C’ERA UNA VOLTA LA PRIMA PROVA SCRITTA

C’ERA UNA VOLTA LA PRIMA PROVA SCRITTA

Ed era, tra tutte quelle del (fu) Esame di Stato, la più importante. Tanto importante che l’ avervi conseguito non si dice una votazione di eccellenza, ma anche una semplice sufficienza, assicurava di per sé il superamento dell’esame, anche a fronte delle altre prove scadenti. Perché l’ elaborato scritto appariva, come in effetti è, una rappresentazione della personalità del suo autore: sintesi di originalità e di regole, di capacità logiche, espositive ed espressive che si integrano a vicenda.
Rinunciarvi ha un sapore di abdicazione e insieme di resa alla didattica di marca anglosassone, quella – per intenderci – fondata sull’ assidua crocettatura di quadratini.
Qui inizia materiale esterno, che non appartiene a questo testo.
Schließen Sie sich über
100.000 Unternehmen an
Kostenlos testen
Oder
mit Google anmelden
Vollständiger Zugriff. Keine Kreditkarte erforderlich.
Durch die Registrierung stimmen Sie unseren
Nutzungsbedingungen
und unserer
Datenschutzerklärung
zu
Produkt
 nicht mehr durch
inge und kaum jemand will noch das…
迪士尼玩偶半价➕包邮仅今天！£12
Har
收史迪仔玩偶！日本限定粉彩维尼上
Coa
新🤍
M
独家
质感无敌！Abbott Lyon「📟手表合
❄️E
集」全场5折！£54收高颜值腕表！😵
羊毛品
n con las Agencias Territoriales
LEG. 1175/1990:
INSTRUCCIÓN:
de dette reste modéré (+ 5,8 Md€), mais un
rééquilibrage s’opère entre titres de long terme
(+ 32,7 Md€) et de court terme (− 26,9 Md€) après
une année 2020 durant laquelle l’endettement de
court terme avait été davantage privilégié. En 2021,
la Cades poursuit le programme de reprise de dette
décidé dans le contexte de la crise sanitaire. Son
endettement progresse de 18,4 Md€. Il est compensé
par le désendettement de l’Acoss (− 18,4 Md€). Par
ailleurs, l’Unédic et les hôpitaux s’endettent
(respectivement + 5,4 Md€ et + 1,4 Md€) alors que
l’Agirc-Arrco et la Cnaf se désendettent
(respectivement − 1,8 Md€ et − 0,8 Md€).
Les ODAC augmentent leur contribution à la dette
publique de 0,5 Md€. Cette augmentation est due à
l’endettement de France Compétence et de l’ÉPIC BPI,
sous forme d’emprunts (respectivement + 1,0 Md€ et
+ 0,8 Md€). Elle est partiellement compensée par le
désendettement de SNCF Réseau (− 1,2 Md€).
E non si dica che tale rinuncia è una conseguenza obbligata dell’emergenza covid: gli istituti scolastici hanno spazi interni (palestre, laboratori) ed esterni, senza contare quelli che possono affittare per la occasione, perfettamente adeguati allo scopo, garantendo il distanziamento.
La decisione, dunque, appare chiaramente come l’opportunistico sfruttamento dell’ occasione offerta dalla pandemia (peraltro fortunatamente  in regressione) per mettere definitivamente in soffitta quello che i nostri pedagoghi anglofili chiamano storcendo il labbro “il temino”, bramosi di sostituirlo con modulistica varia.
Non è un’urgenza, è un progetto che viene da lontano, con buona pace delle rituali geremiadi dei docenti universitari che inorridiscono di fronte agli elaborati dei loro studenti, incapaci di scrivere frasi di senso compiuto scegliendo le parole con proprietà. Un po’ come i Ministri della Pubblica Istruzione.

Alfonso Indelicato

Responsabile della comunicazione di A.E.S.P.I.